=== Begin Enclosure ===

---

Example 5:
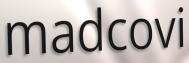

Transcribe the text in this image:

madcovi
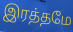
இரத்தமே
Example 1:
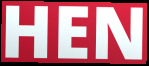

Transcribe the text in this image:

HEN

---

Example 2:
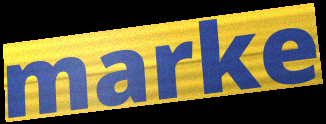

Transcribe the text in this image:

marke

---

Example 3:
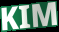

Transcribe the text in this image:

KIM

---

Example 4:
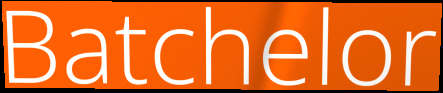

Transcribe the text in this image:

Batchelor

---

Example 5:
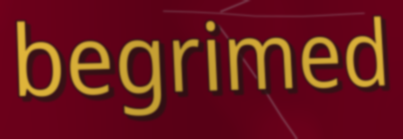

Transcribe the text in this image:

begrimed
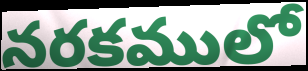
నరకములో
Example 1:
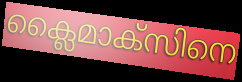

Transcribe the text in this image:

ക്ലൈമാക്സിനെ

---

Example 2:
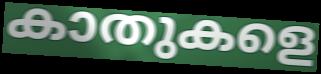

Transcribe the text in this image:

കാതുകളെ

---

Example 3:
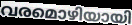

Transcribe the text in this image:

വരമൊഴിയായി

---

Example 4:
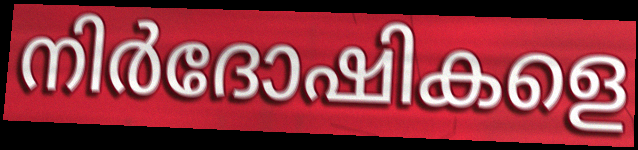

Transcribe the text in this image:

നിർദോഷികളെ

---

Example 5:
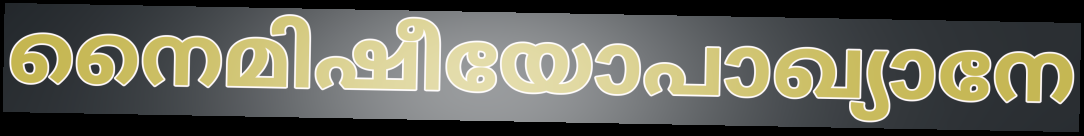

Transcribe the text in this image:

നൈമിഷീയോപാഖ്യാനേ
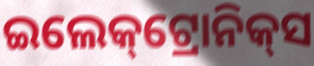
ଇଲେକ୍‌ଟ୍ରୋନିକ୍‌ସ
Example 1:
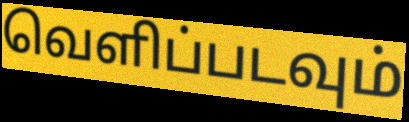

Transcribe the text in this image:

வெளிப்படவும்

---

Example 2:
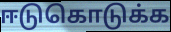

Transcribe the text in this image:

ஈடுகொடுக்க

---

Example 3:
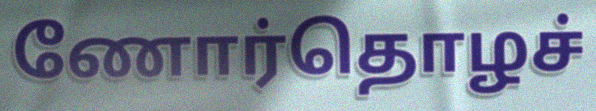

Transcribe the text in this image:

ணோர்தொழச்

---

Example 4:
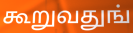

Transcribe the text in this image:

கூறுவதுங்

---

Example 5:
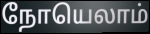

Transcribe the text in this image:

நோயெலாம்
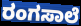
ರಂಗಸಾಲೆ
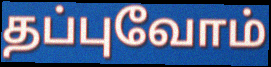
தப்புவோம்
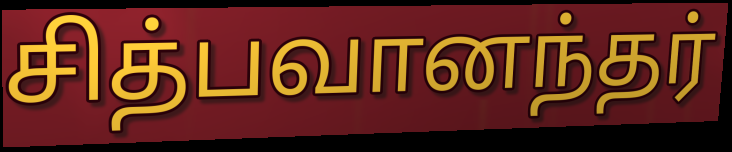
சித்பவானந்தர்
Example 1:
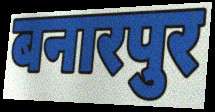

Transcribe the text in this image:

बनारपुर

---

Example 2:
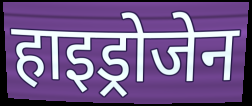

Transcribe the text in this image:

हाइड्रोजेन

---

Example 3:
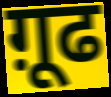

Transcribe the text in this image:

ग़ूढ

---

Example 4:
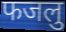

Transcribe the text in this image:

=== End Enclosure ===

Problem requirements
Return every line of the records exactly as given, pictures excluded.

Reply to the task
---

Example 5:

Transcribe the text in this image:

madcovi
இரத்தமே
Example 1:

Transcribe the text in this image:

HEN

---

Example 2:

Transcribe the text in this image:

marke

---

Example 3:

Transcribe the text in this image:

KIM

---

Example 4:

Transcribe the text in this image:

Batchelor

---

Example 5:

Transcribe the text in this image:

begrimed
నరకములో
Example 1:

Transcribe the text in this image:

ക്ലൈമാക്സിനെ

---

Example 2:

Transcribe the text in this image:

കാതുകളെ

---

Example 3:

Transcribe the text in this image:

വരമൊഴിയായി

---

Example 4:

Transcribe the text in this image:

നിർദോഷികളെ

---

Example 5:

Transcribe the text in this image:

നൈമിഷീയോപാഖ്യാനേ
ଇଲେକ୍‌ଟ୍ରୋନିକ୍‌ସ
Example 1:

Transcribe the text in this image:

வெளிப்படவும்

---

Example 2:

Transcribe the text in this image:

ஈடுகொடுக்க

---

Example 3:

Transcribe the text in this image:

ணோர்தொழச்

---

Example 4:

Transcribe the text in this image:

கூறுவதுங்

---

Example 5:

Transcribe the text in this image:

நோயெலாம்
ರಂಗಸಾಲೆ
தப்புவோம்
சித்பவானந்தர்
Example 1:

Transcribe the text in this image:

बनारपुर

---

Example 2:

Transcribe the text in this image:

हाइड्रोजेन

---

Example 3:

Transcribe the text in this image:

ग़ूढ

---

Example 4:

Transcribe the text in this image:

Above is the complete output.